Former Chicago cop Cal Hooper retires to western Ireland, for reasons that are explained as French's novel unfolds. (Interestingly, there is no explanation of the mechanics of immigration--visas, permanent residency, etc.). Will the move give Cal the quiet life he so richly desires, or will it make matters worse? Though no longer a cop, Cal constantly has the feeling of not knowing what he might set in motion. He is renovating his ramshackle house on a long, cool September stretch of an evening. Here where the rooks proliferate, Cal's eyes must get used to looking far beyond, especially after all those years of city blocks.

Ireland certainly looked beautiful on television, and on the surface it's a picturesque rural hamlet, but underneath Ardnekelty Village is a place of endemic boredom, inhabited mainly by elderly farmers and young men laid off from shuttered factories, now unable to find work and forced to traffic drugs to make a living. It is also a town where petty family rivalries are waged. Though the mental alarm systems have been switched off after 25 years in the Chicago PD, Cal feels welcomed particularly by his talkative neighbor, Matt, and by affable Noreen, who runs the local shop.

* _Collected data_
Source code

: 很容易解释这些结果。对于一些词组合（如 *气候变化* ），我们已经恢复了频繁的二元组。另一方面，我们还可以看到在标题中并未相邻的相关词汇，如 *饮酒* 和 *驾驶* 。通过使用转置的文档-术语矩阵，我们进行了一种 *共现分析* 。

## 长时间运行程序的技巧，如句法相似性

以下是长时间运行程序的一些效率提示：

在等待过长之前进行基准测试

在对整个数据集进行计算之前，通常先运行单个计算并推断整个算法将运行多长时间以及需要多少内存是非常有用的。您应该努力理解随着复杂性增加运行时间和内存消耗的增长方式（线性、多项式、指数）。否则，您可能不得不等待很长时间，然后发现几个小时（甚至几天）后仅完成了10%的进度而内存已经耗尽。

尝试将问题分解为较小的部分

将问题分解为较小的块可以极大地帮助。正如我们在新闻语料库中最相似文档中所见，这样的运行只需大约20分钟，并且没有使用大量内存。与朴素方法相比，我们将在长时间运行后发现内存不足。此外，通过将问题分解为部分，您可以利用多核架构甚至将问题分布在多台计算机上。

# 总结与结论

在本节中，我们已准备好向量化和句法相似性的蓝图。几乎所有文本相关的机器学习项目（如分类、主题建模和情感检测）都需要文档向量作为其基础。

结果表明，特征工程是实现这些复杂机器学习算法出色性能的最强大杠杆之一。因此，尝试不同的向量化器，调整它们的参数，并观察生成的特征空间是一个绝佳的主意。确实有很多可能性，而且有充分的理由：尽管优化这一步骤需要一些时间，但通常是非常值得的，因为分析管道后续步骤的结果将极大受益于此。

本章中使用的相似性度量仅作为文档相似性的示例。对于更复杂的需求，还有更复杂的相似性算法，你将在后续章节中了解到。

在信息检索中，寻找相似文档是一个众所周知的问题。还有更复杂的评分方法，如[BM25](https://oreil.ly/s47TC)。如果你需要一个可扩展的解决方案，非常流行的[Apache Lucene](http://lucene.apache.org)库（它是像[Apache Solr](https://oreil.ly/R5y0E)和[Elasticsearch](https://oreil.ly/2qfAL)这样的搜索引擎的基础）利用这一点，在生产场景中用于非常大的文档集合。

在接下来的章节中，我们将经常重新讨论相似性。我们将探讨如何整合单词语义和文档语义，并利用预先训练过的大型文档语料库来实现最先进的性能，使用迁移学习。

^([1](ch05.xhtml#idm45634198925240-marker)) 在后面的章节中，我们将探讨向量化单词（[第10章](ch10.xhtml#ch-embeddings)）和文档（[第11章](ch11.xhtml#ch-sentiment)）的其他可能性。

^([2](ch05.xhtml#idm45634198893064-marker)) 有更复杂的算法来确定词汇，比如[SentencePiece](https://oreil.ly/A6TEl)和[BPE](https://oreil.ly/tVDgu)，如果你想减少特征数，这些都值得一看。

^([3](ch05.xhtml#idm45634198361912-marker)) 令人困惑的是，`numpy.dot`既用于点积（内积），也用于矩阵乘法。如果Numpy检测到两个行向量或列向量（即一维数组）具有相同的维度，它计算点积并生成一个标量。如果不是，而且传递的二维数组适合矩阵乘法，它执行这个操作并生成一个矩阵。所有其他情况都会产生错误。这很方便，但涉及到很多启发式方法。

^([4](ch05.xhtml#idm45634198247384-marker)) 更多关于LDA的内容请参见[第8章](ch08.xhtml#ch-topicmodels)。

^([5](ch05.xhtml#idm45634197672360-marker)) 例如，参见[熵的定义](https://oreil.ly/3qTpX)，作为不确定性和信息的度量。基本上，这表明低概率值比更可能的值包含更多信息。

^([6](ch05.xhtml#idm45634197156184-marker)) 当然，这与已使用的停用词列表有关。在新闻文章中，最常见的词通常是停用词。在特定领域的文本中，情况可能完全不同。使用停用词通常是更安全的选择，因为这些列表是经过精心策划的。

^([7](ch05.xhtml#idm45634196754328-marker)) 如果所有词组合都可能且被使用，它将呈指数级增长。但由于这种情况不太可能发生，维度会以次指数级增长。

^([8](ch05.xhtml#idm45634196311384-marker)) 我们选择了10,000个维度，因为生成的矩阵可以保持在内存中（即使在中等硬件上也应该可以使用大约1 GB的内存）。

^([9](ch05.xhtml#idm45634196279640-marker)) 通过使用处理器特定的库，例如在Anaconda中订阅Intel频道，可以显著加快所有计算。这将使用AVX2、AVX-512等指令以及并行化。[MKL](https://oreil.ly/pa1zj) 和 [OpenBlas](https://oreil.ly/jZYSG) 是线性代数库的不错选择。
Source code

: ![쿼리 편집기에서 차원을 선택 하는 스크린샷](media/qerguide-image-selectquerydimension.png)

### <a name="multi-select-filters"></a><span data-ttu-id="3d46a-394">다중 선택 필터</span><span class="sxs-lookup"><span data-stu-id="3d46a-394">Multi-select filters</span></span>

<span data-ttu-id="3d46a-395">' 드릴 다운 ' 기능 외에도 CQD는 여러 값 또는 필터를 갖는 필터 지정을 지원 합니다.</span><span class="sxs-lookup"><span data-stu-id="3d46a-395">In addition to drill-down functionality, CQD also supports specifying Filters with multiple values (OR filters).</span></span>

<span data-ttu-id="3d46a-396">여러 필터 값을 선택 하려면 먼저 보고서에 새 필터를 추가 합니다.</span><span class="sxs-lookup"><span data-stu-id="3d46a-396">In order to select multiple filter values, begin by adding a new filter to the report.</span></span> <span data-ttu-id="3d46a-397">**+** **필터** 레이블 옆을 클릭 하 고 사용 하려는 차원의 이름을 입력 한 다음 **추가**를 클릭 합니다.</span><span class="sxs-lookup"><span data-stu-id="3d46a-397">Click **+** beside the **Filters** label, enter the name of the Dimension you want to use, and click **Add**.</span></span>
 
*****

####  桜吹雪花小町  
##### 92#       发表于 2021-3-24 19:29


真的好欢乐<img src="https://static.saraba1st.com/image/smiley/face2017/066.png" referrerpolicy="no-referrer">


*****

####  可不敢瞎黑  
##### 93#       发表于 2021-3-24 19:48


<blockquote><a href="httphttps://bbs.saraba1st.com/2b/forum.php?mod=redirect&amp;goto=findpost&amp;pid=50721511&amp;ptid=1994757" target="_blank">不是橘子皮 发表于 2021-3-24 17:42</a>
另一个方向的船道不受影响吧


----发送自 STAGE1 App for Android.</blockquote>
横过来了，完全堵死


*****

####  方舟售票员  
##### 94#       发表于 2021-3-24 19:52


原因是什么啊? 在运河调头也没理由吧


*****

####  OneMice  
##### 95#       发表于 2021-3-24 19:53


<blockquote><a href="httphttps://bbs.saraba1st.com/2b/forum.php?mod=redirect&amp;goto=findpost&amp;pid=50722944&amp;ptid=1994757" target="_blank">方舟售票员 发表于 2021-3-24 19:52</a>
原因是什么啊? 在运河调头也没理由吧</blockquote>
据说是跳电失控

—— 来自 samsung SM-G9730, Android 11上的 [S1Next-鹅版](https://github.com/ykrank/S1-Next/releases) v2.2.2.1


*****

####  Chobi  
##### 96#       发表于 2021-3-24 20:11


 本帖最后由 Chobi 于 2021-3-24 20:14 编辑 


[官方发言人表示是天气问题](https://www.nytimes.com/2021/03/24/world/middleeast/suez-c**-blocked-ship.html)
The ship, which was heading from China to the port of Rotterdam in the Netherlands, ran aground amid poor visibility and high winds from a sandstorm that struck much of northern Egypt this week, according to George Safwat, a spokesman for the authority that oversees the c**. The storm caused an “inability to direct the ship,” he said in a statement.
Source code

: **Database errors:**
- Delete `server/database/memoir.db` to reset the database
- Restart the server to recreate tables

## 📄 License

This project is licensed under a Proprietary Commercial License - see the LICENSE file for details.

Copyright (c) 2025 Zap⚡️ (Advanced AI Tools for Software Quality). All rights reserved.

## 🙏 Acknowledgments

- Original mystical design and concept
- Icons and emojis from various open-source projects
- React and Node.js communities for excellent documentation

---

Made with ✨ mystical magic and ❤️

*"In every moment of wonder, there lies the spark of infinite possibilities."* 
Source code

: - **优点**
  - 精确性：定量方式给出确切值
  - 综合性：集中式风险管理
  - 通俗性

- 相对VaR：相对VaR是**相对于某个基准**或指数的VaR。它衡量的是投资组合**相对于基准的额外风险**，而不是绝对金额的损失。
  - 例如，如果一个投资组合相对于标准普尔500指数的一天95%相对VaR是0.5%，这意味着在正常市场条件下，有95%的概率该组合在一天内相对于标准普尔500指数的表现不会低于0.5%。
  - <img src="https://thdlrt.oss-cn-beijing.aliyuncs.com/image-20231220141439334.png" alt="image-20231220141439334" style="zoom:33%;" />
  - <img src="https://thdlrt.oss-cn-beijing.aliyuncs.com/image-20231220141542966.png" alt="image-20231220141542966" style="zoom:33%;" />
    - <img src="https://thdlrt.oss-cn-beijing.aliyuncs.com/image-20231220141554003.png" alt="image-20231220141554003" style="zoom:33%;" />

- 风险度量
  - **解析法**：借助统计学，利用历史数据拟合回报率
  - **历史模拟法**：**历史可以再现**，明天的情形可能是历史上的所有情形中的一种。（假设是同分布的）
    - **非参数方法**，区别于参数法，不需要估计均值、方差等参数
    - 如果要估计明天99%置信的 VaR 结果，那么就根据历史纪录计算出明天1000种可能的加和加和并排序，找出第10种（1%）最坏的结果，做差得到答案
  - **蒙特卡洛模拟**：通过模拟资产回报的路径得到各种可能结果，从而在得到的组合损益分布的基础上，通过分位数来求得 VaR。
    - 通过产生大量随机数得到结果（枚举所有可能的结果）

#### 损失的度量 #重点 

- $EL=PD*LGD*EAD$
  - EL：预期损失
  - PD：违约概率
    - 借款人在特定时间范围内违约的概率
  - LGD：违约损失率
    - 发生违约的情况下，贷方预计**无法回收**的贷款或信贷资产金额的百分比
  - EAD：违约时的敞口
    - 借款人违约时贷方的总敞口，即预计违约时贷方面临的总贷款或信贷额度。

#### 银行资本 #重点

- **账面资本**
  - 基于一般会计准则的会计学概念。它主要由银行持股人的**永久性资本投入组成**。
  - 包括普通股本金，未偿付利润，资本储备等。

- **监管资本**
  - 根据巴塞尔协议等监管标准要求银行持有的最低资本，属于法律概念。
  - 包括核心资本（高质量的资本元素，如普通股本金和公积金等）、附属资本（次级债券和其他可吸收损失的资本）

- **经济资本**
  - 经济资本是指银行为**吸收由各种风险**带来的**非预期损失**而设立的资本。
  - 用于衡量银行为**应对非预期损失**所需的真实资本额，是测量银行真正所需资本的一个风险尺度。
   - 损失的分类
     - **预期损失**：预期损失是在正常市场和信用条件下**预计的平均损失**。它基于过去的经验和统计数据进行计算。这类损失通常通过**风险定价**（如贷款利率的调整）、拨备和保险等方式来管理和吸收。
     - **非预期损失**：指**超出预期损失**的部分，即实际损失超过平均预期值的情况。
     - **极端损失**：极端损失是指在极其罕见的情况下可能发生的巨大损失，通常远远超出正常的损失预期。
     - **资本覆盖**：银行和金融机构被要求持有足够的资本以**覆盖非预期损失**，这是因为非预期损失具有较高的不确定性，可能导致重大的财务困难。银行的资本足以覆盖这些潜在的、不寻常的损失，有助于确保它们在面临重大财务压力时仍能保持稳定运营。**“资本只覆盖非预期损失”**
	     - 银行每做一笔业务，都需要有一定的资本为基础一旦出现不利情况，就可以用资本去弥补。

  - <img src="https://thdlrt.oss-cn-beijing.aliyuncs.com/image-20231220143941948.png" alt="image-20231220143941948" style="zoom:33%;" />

* _DIRECTIVE 1_
Answer these questions about the review of the novel:
(a) In which city did Cal Hooper serve as a cop?
(b) What is the name of the village where he settles?
(c) Who runs the local shop?
* _DIRECTIVE 2_
Can you echo the lines of the listing from the line with "将问题分解为较小的块可以极大" up to and including the line with "在接下来的章节中，我们将经常"?

* _WRITTEN RESPONSE 1_
(a) Chicago
(b) Ardnekelty Village
(c) Noreen

* _WRITTEN RESPONSE 2_
将问题分解为较小的块可以极大地帮助。正如我们在新闻语料库中最相似文档中所见，这样的运行只需大约20分钟，并且没有使用大量内存。与朴素方法相比，我们将在长时间运行后发现内存不足。此外，通过将问题分解为部分，您可以利用多核架构甚至将问题分布在多台计算机上。

# 总结与结论

在本节中，我们已准备好向量化和句法相似性的蓝图。几乎所有文本相关的机器学习项目（如分类、主题建模和情感检测）都需要文档向量作为其基础。

结果表明，特征工程是实现这些复杂机器学习算法出色性能的最强大杠杆之一。因此，尝试不同的向量化器，调整它们的参数，并观察生成的特征空间是一个绝佳的主意。确实有很多可能性，而且有充分的理由：尽管优化这一步骤需要一些时间，但通常是非常值得的，因为分析管道后续步骤的结果将极大受益于此。

本章中使用的相似性度量仅作为文档相似性的示例。对于更复杂的需求，还有更复杂的相似性算法，你将在后续章节中了解到。

在信息检索中，寻找相似文档是一个众所周知的问题。还有更复杂的评分方法，如[BM25](https://oreil.ly/s47TC)。如果你需要一个可扩展的解决方案，非常流行的[Apache Lucene](http://lucene.apache.org)库（它是像[Apache Solr](https://oreil.ly/R5y0E)和[Elasticsearch](https://oreil.ly/2qfAL)这样的搜索引擎的基础）利用这一点，在生产场景中用于非常大的文档集合。

在接下来的章节中，我们将经常重新讨论相似性。我们将探讨如何整合单词语义和文档语义，并利用预先训练过的大型文档语料库来实现最先进的性能，使用迁移学习。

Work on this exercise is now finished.